Supplied entries:
--- START ---

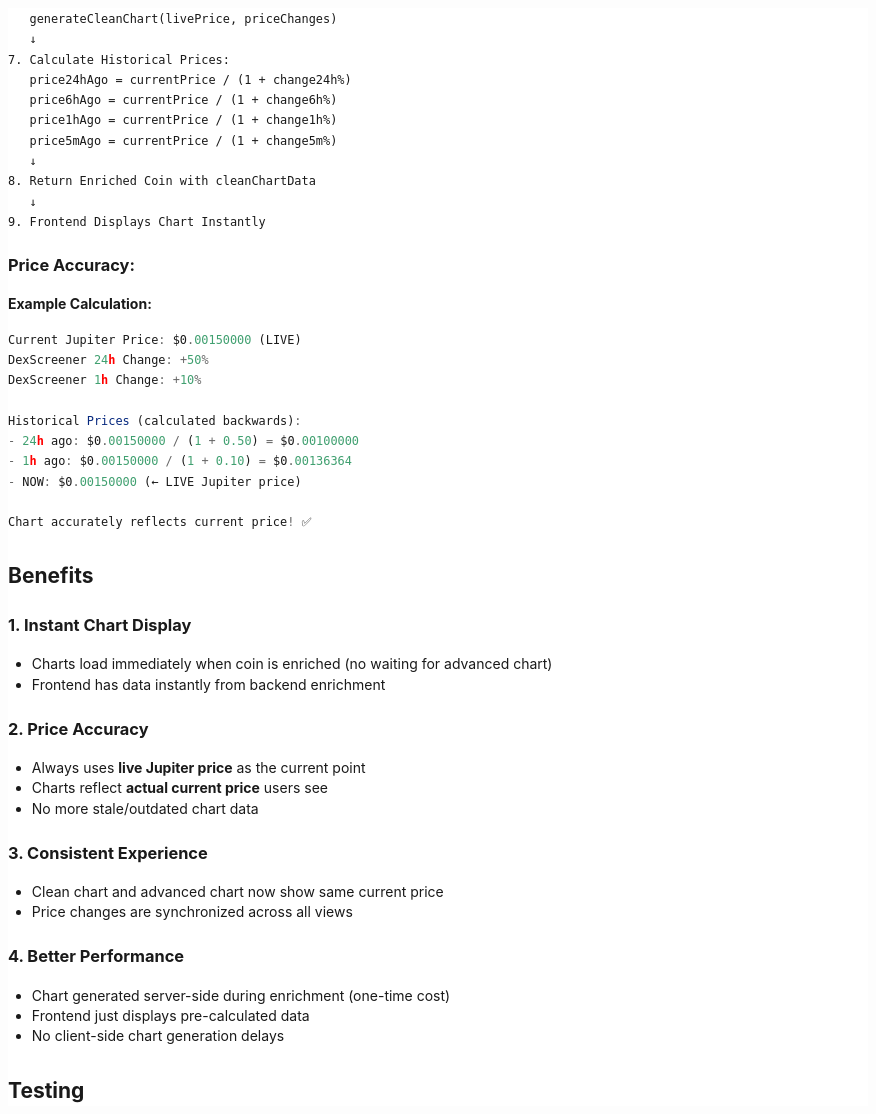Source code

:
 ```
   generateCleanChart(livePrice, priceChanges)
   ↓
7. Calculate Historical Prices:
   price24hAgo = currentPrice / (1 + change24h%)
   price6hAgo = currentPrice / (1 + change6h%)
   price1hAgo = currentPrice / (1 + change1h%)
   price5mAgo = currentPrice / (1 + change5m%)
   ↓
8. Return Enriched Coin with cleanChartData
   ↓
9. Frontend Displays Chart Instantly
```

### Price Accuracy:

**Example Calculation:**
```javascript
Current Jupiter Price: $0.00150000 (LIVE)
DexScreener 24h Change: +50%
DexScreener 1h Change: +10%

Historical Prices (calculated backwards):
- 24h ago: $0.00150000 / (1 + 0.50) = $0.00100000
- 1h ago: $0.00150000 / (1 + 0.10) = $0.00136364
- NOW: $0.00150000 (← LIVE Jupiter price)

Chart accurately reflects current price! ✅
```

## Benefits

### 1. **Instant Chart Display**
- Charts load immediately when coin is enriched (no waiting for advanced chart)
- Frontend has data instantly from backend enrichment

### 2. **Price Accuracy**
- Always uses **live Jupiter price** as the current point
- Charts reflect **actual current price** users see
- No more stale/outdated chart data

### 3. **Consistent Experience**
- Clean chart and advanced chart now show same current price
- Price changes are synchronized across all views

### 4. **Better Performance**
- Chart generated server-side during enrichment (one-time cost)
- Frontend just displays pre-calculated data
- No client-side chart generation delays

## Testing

--- END ---

Aim of the task:
In the listing above, take the line containing "- No client-side chart generation delays" as the start and write out every line through the last one exactly, with nothing added.

Answer space:
- No client-side chart generation delays

## Testing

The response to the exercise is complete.